Investor Tell us about the joint venture with ExxonMobil.
Brumley We went to them with an offer to farm into one field in West Texas. They said they didn’t want to work on a deal that small. Instead, they had some really good West Texas fields but wanted to retain a lot of the upside, so we came up with the idea of working these gas fields in the Permian Basin together. These are basically Mobil legacy fields.
We had to drill 24 commitment wells, and we’d get paid back out of production. We’ve drilled all of those; now, when we drill, we get 30% working interest. So there’s great benefit for both companies. This is a true joint venture with our technical staffs collaborating and exchanging ideas. I think the mutual respect each company has for the other is why this deal has worked so well.

Investor Would you consider more joint ventures or farm-outs?
Brumley I think we would. Right now we have a lot we’re working on. These joint ventures are quite big and require a lot of staff, so you want to make sure you have all your ducks in a row before heading out to start one. I think our house is getting in good order where we might want to talk to some other people about this in other areas where we have experience.
One of the areas in which we do really well is horizontal drilling. That’s one of the reasons ExxonMobil was drawn to us, because we have redeveloped the Cedar Creek Anticline. We’ve drilled a lot of horizontal wells and we’re good at it.

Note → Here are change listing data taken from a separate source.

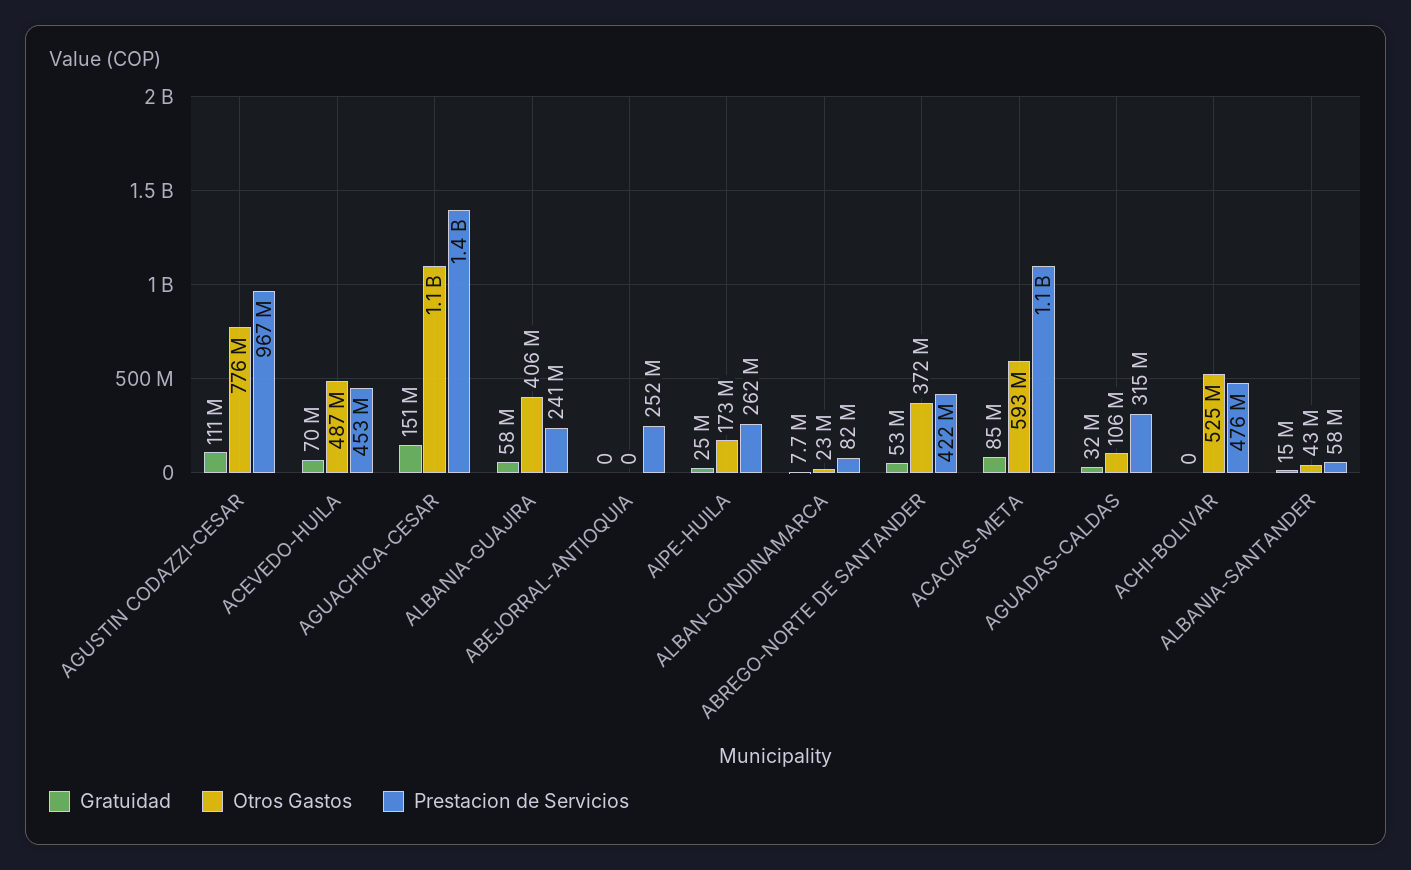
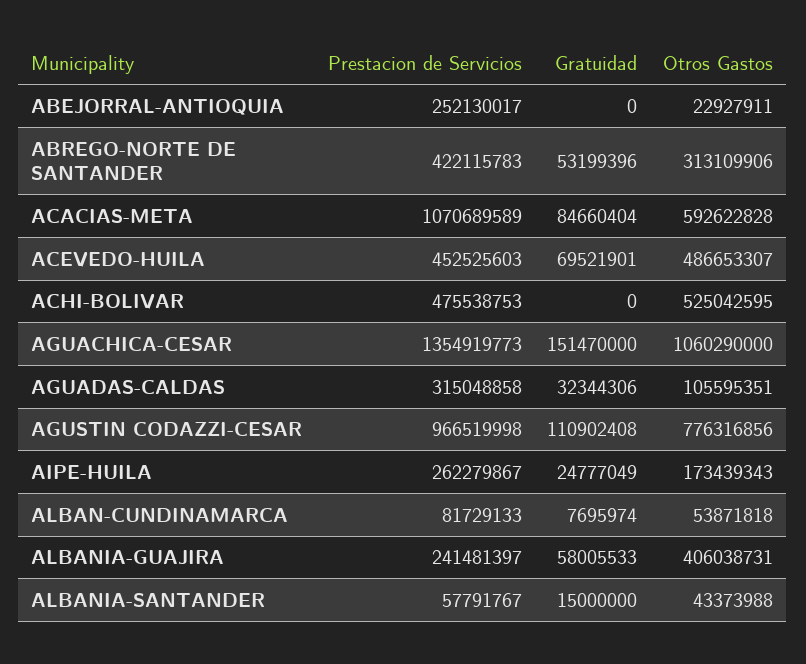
  {
    "Gratuidad": {
      "AGUSTIN CODAZZI-CESAR": 110902408,
      "ACEVEDO-HUILA": 69521901,
      "AGUACHICA-CESAR": 151470000,
      "ALBANIA-GUAJIRA": 58005533,
      "ABEJORRAL-ANTIOQUIA": 0,
      "AIPE-HUILA": 24777049,
      "ALBAN-CUNDINAMARCA": 7695974,
      "ABREGO-NORTE DE SANTANDER": 53199396,
      "ACACIAS-META": 84660404,
      "AGUADAS-CALDAS": 32344306,
      "ACHI-BOLIVAR": 0,
      "ALBANIA-SANTANDER": 15000000
    },
    "Otros Gastos": {
      "AGUSTIN CODAZZI-CESAR": 776316856,
      "ACEVEDO-HUILA": 486653307,
      "AGUACHICA-CESAR": 1060290000,
      "ALBANIA-GUAJIRA": 406038731,
-     "ABEJORRAL-ANTIOQUIA": 0,
+     "ABEJORRAL-ANTIOQUIA": 22927911,
      "AIPE-HUILA": 173439343,
-     "ALBAN-CUNDINAMARCA": 23000000,
+     "ALBAN-CUNDINAMARCA": 53871818,
-     "ABREGO-NORTE DE SANTANDER": 372000000,
+     "ABREGO-NORTE DE SANTANDER": 313109906,
      "ACACIAS-META": 592622828,
      "AGUADAS-CALDAS": 105595351,
      "ACHI-BOLIVAR": 525042595,
      "ALBANIA-SANTANDER": 43373988
    },
    "Prestacion de Servicios": {
      "AGUSTIN CODAZZI-CESAR": 966519998,
      "ACEVEDO-HUILA": 452525603,
      "AGUACHICA-CESAR": 1354919773,
      "ALBANIA-GUAJIRA": 241481397,
      "ABEJORRAL-ANTIOQUIA": 252130017,
      "AIPE-HUILA": 262279867,
      "ALBAN-CUNDINAMARCA": 81729133,
      "ABREGO-NORTE DE SANTANDER": 422115783,
      "ACACIAS-META": 1070689589,
      "AGUADAS-CALDAS": 315048858,
      "ACHI-BOLIVAR": 475538753,
      "ALBANIA-SANTANDER": 57791767
    }
  }

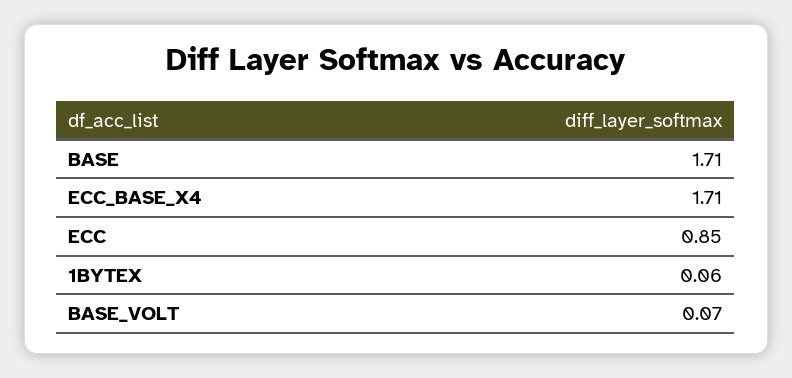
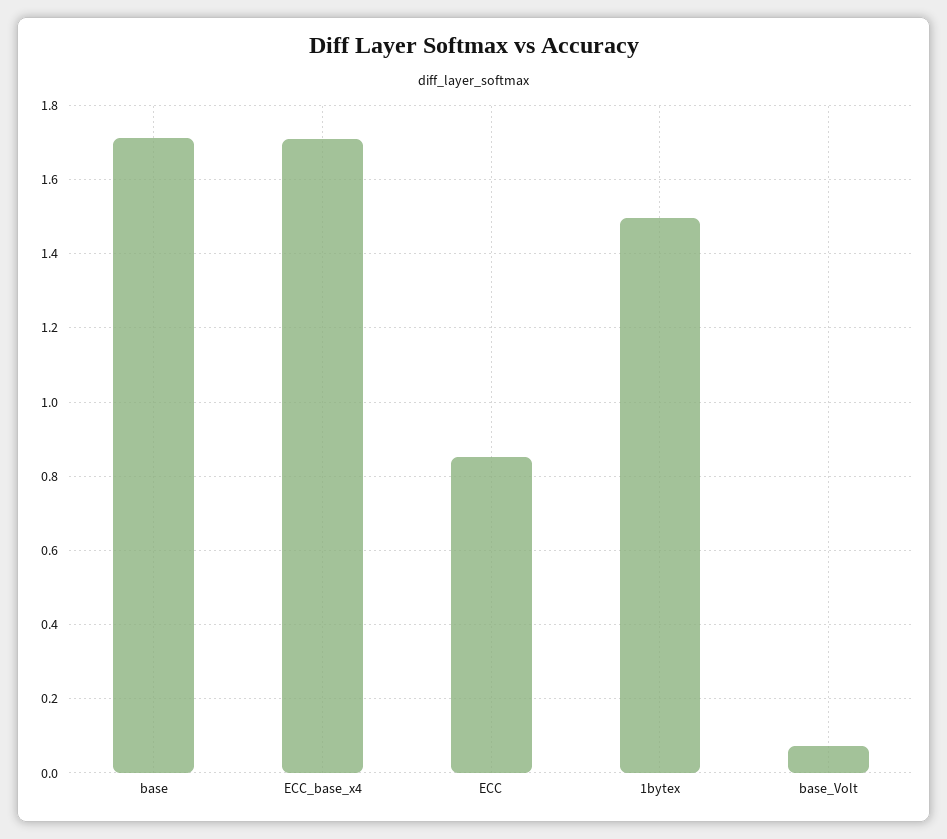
  {
    "BASE": 1.71,
    "ECC_BASE_X4": 1.71,
    "ECC": 0.85,
-   "1BYTEX": 0.06,
+   "1BYTEX": 1.5,
    "BASE_VOLT": 0.07
  }

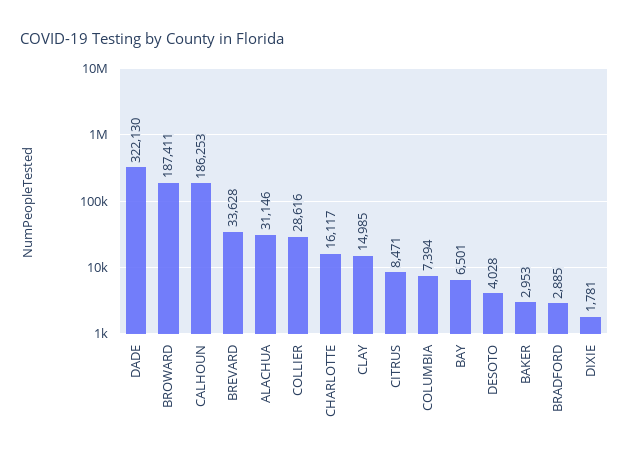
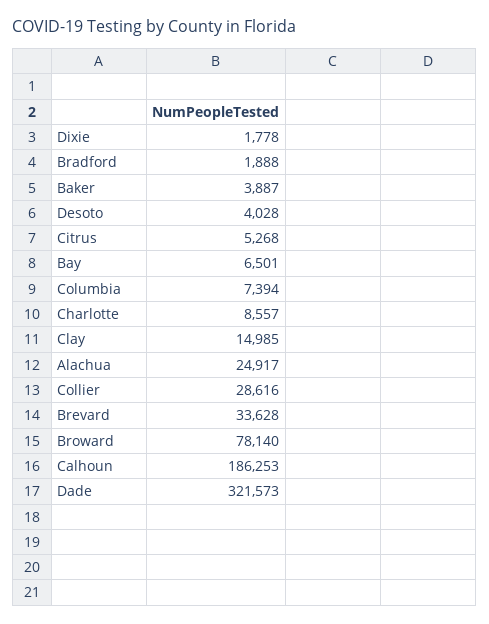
  {
-   "DADE": 322130,
+   "DADE": 321573,
-   "BROWARD": 187411,
+   "BROWARD": 78140,
    "CALHOUN": 186253,
    "BREVARD": 33628,
-   "ALACHUA": 31146,
+   "ALACHUA": 24917,
    "COLLIER": 28616,
-   "CHARLOTTE": 16117,
+   "CHARLOTTE": 8557,
    "CLAY": 14985,
-   "CITRUS": 8471,
+   "CITRUS": 5268,
    "COLUMBIA": 7394,
    "BAY": 6501,
    "DESOTO": 4028,
-   "BAKER": 2953,
+   "BAKER": 3887,
-   "BRADFORD": 2885,
+   "BRADFORD": 1888,
-   "DIXIE": 1781
+   "DIXIE": 1778
  }

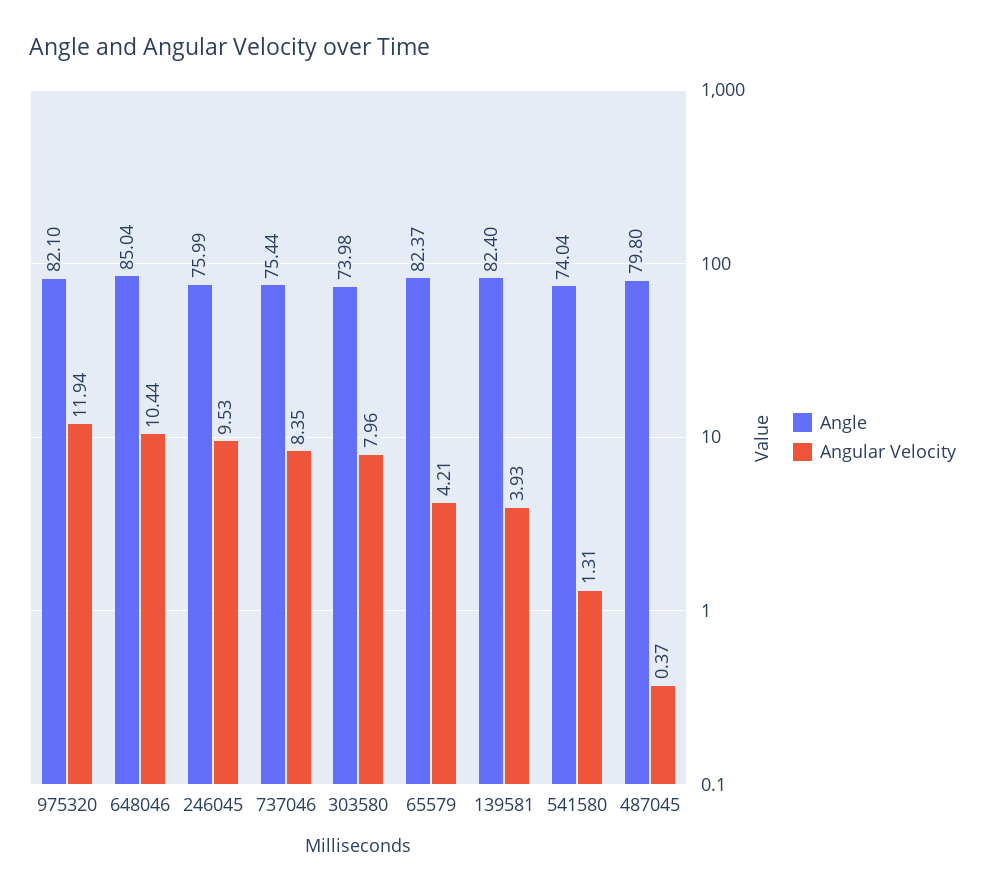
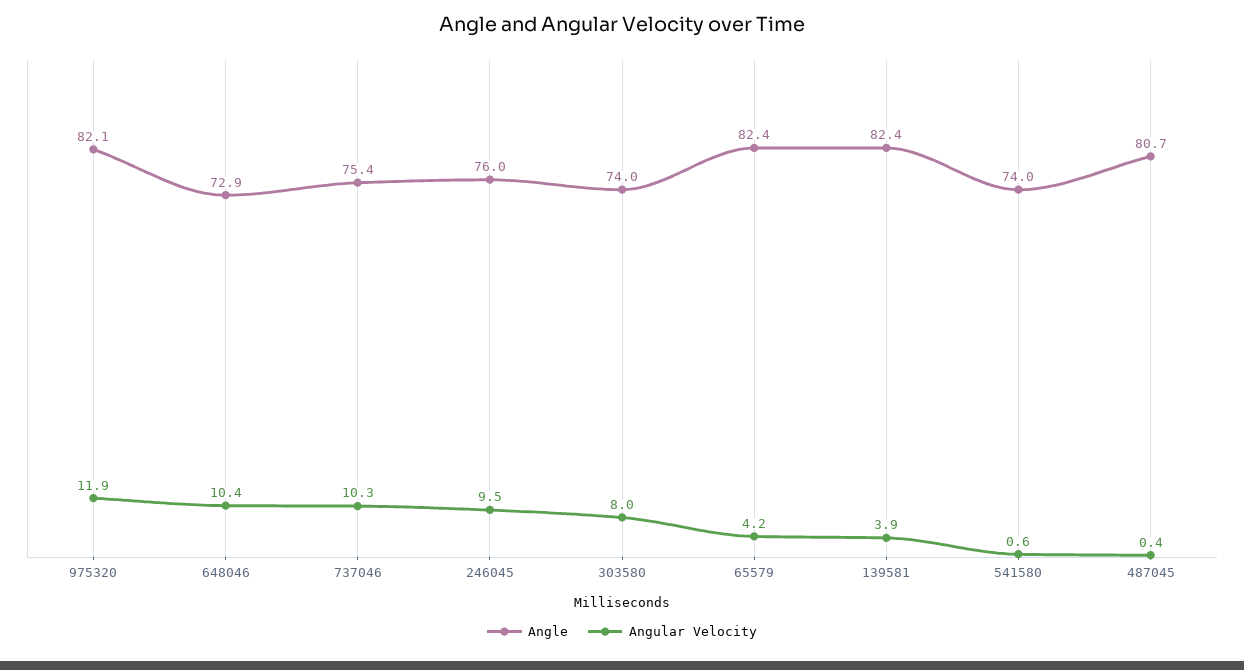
  {
    "Angle": {
      "975320": 82.1,
-     "648046": 85.04,
+     "648046": 72.9,
      "246045": 75.99,
      "737046": 75.44,
      "303580": 73.98,
      "65579": 82.37,
      "139581": 82.4,
      "541580": 74.04,
-     "487045": 79.8
+     "487045": 80.7
    },
    "Angular Velocity": {
      "975320": 11.94,
      "648046": 10.44,
      "246045": 9.53,
-     "737046": 8.35,
+     "737046": 10.3,
      "303580": 7.96,
      "65579": 4.21,
      "139581": 3.93,
-     "541580": 1.31,
+     "541580": 0.6,
      "487045": 0.37
    }
  }

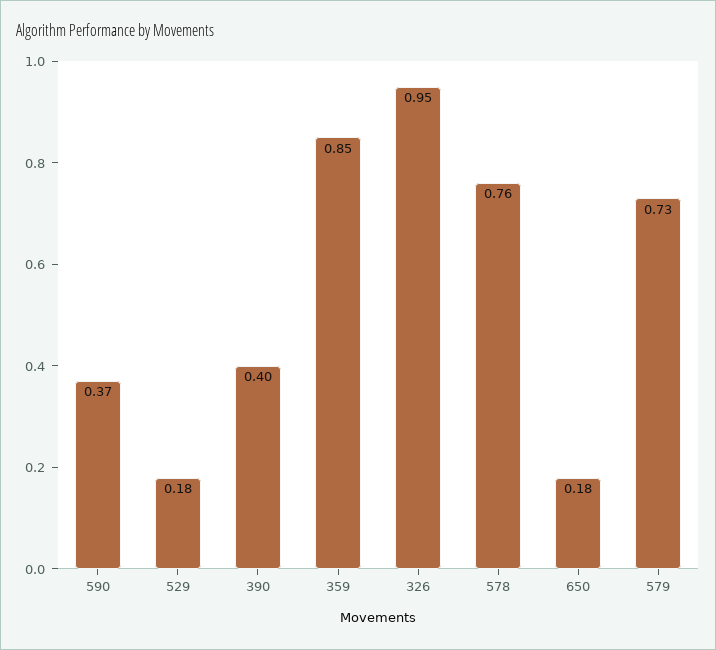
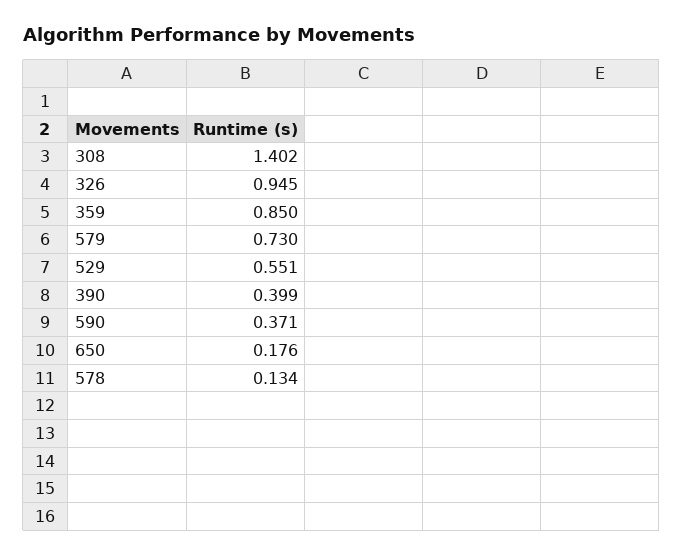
  {
    "590": 0.371,
-   "529": 0.18,
+   "529": 0.551,
    "390": 0.399,
    "359": 0.85,
    "326": 0.945,
-   "578": 0.76,
+   "578": 0.134,
    "650": 0.176,
-   "579": 0.73
+   "579": 0.73,
+   "308": 1.402
  }

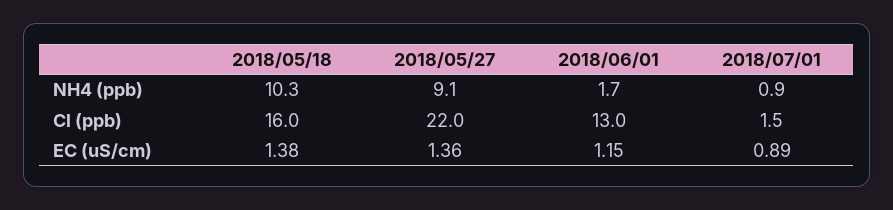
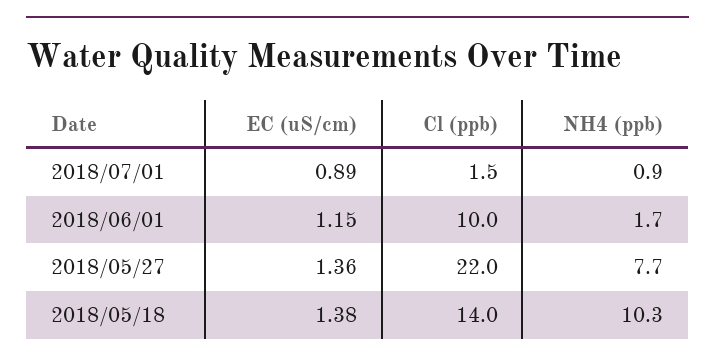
  {
    "2018/05/18": {
      "NH4 (ppb)": 10.3,
-     "Cl (ppb)": 16,
+     "Cl (ppb)": 14,
      "EC (uS/cm)": 1.38
    },
    "2018/05/27": {
-     "NH4 (ppb)": 9.1,
+     "NH4 (ppb)": 7.7,
      "Cl (ppb)": 22,
      "EC (uS/cm)": 1.36
    },
    "2018/06/01": {
      "NH4 (ppb)": 1.7,
-     "Cl (ppb)": 13,
+     "Cl (ppb)": 10,
      "EC (uS/cm)": 1.15
    },
    "2018/07/01": {
      "NH4 (ppb)": 0.9,
      "Cl (ppb)": 1.5,
      "EC (uS/cm)": 0.89
    }
  }

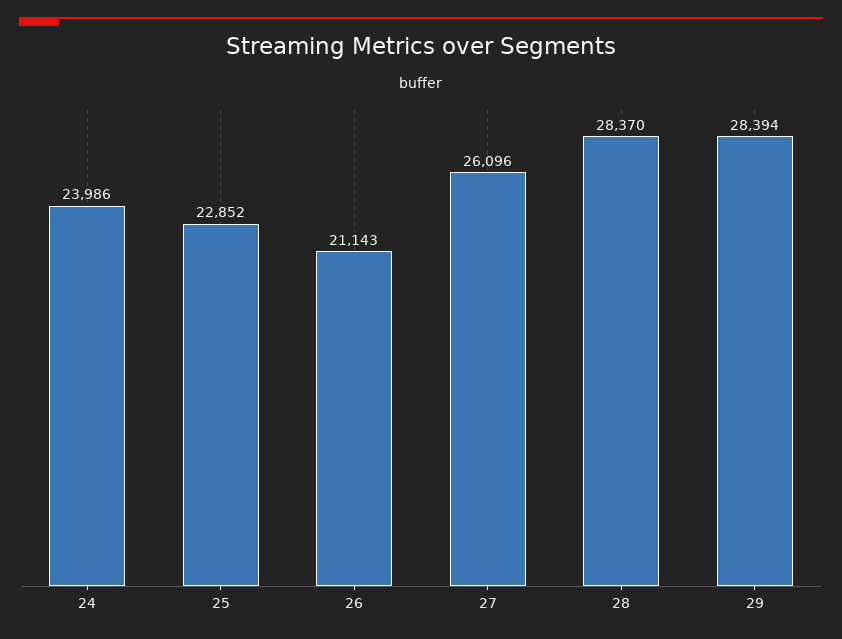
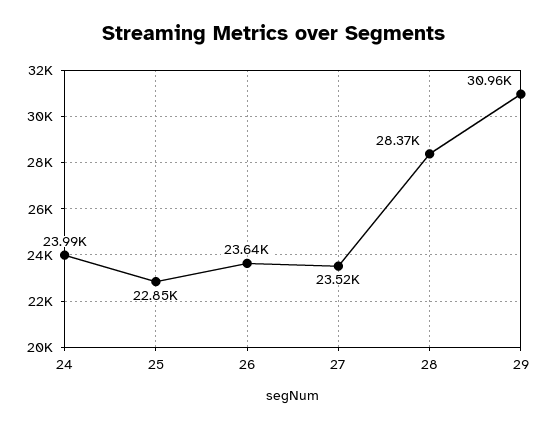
  {
    "24": 23986,
    "25": 22852,
-   "26": 21143,
+   "26": 23640,
-   "27": 26096,
+   "27": 23520,
    "28": 28370,
-   "29": 28394
+   "29": 30960
  }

Investor How are your Cedar Creek operations progressing? Do you have leads for a CO2 source?
Brumley It’s going very well. The main feature of the Cedar Creek Anticline is it’s such a shallow-declining play; production basically stays flat. Our strategy is to have a portfolio of properties that can be held flat for half the cash flow. Cedar Creek is the main reason we can do that and why 2009 will be such a good year from a production standpoint. Cedar Creek’s decline was actually much shallower in early 2009 than we were predicting. That is great news for such an important waterflood.
For CO2, there are quite a few sources. That part of the country is active for power plants, coal-mining operations, large gas plants that emit a lot of gas, and such. You’re seeing pressure from the Obama administration on CO2 emitters, so that’s going to open a lot of opportunities for us and we should be able to pick up CO2 supplies for a good price.

Investor Are you hoping to be a net asset buyer in 2009?
Brumley We’ll always try to be opportunistic. Right now, I don’t see us buying a whole lot, especially until we pay down some debt. We have such a big inventory, the focus is on free cash flow. Right now, we are really positioned well, and just need to be patient and let prices rebound.
We would probably divest our Overton Field in East Texas when the market comes back, and maybe our New Mexico assets.

Investor Will you put more assets into the MLP, Encore Energy Partners?
Brumley I think we would be interested in making an acquisition at the MLP level or doing another drop-down. It all depends on the market, and right now we’re waiting for the asset market to come down.

Investor What should Wall Street understand about Encore’s potential?
Brumley We are a unique company with a unique strategy. We have three low-risk plays that sit on top of a low production base. One, we drill very prolific wells for the amount of capital we invest, and two, our production is relatively flat. Both of those radiate quality.
That’s unique to have 65% of your production coming from these shallow waterfloods with this good upside. Wall Street also needs to understand how much more money you make in oil as opposed to gas. Our margins are just so much better than our gas-oriented peers. It pays to be oily.